Jak widać, norweska reprezentacja mężczyzn przystąpi do sezonu 2015/2016 bardzo zmieniona. Inaczej niż wcześniej będzie też w kadrze kobiet tego kraju. Karierę zakończyła bowiem Anette Sagen. Urodzona w 1985 roku zawodniczka pięć razy z rzędu wygrała klasyfikację generalną PK. Dokonała tego w latach 2005-2009, a więc w czasach, kiedy nie organizowano jeszcze cyklu PŚ dla pań. PK był wtedy najbardziej prestiżowym trofeum, bo skoków kobiet brakowało w programie MŚ w narciarstwie klasycznym oraz igrzysk olimpijskich. Pierwszy konkurs o medale MŚ seniorek rozegrano w 2009 roku w Libercu. Sagen zdobyła wtedy brąz. W PŚ odbywającym się od listopada 2011 roku siedmiokrotnie stanęła na podium, a raz zwyciężyła - 6 stycznia 2013 w Schonach.
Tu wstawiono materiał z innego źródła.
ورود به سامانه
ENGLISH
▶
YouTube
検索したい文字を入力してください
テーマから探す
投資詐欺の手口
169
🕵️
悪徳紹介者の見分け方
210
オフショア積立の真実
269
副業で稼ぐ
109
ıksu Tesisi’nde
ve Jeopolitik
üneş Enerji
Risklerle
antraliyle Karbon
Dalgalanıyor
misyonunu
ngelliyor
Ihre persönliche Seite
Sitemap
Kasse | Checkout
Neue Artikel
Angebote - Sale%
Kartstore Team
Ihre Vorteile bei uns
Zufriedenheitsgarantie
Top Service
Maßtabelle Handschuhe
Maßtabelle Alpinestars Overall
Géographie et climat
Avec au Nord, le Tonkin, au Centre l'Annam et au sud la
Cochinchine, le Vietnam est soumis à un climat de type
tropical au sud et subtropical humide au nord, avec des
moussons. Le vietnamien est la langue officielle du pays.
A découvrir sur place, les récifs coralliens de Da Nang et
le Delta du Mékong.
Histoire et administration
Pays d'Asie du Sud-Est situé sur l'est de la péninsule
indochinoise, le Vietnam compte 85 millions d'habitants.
Skakać na nartach nie będą już również Japończycy Kazuya Yoshioka i Daito Takahashi. Yoshioka (1978) największy sukces odniósł 20 stycznia 2001 roku w Salt Lake City, gdy zajął trzecie miejsce w konkursie PŚ. Przed nim znaleźli się jedynie 1. Małysz i 2. Wolfgang Loitzl (sezon 2014/2015 był ostatnim też dla niego, ale przestał startować już w grudniu). Zimą 2015 r. Yoshioka dwukrotnie nie przebrnął kwalifikacji w Sapporo.
Takahashi (1980) bardziej znany jest z osiągnięć w kombinacji norweskiej (dwa zwycięstwa w konkursach PŚ, siedem razy w TOP3). Ostatnie starty w tej konkurencji zanotował w 2013 r. Później skakał na nartach, tak jak wielu jego rodaków, przede wszystkim w konkursach rozgrywanych w Japonii. W sezonie 2013/2014 uczestniczył w drugiej serii PŚ w Sapporo, kiedy był 30.
Z kombinacji norweskiej do skoków narciarskich przeszedł także Anssi Koivuranta (1988). Będąc dwuboistą wywalczył Kryształową Kulę za sezon 2008/2009 (siedmiokrotnie minął wtedy linię mety jako pierwszy). Od edycji 2010/2011 startował wyłącznie w skokach. 4 stycznia 2014 zwyciężył w jednoseryjnym konkursie w Innsbrucku. Na IO w Soczi był 12. oraz 11. Ostatni jego występ w zawodach odbywających się pod egidą Międzynarodowej Federacji Narciarskiej (FIS) miał miejsce 8 lutego 2015 roku w Titisee-Neustadt. Później Fin zawiesił karierę, a w listopadzie zdecydował się ją zakończyć.